Now came the hard part where he had to write a description of himself and describe what he was looking for in a lady. Jimmy had struggled here so he looked at what women wanted and gave it to them. He developed from a shy couch potato with no real interests into an outgoing active guy with plenty of interests. He wasn’t really sure what he was looking for in a partner either but needed to find someone who had kids or if not at least liked them, had a sense of humour (she’d have to), and didn’t smoke. So he used that, and then, to accentuate his sensitive side he said he wouldn’t rush into any relationship as he had been hurt in the past.
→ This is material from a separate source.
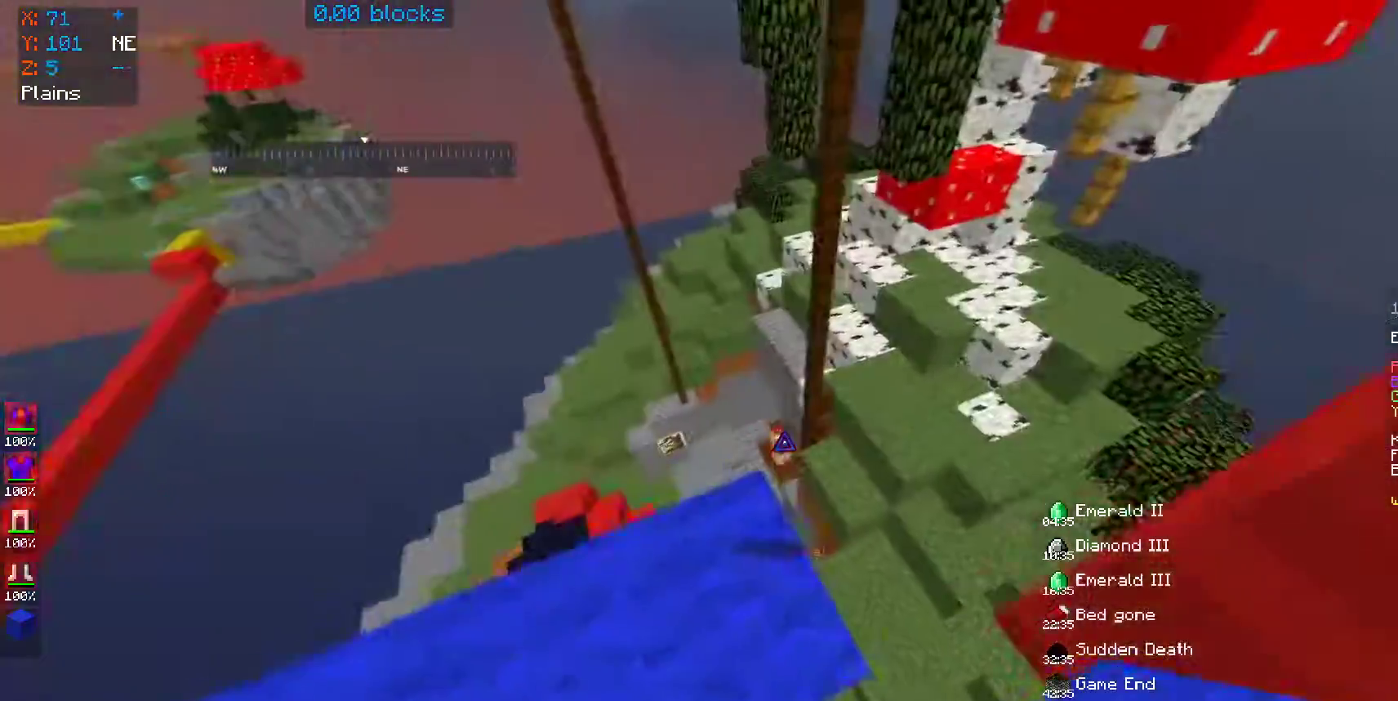
{"keys": ["d", "w"], "mouse": [], "events": [[250, "a", "up"], [250, "d", "down"]]}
After plenty of trial and error he got this all down in some sort of order he was quite pleased with.
Now he wasn’t sure what to do next, he had his profile down and, even if he said so himself thought it looked quite good. He had had fun and if he was that way inclined may have even contacted himself if he had read it. What harm could it do if he posted it on the site? It wouldn’t cost him anything; he would only have to pay if he wanted to contact someone (had he remembered to put tight on his profile?). So after taking a deep breath he clicked on send and sat back to wait for the offers to come in.

Copyright © Chopski 2007 - All Rights Reserved

7 comments:

DJ Kirkby said...

'shy, couch potato looking for a shag' lolollolol! I enjoyed reading this post so much! Really funny.

Lady in red said...

mr average height average body drinking wine watching dvd that is soooo just what most say.

of course I had to be different and offer to make a fool of myself at ten pin bowling and of course hobbies..... writing erotic fantasies.....do you think I will get any takers lol

katy said...

the world is full of mr average lol.
me i would be honest, just for the laugh, small, chubby, great sense of humour and enjoys being spoilt!

toby said...

Lol! Wonder how many blokes go through life never "paying for a date"?!

Chris King said...

DJ; You're so kind!

L in R: Only one way to find out!

HI; Honesty is not always the best policy!

T; You think there are any?!

TK Kerouac said...

interesting read

my blog is

tkkerouac.blogspot.com

Chris King said...

TK; Thanks. I'll be over for a look soon.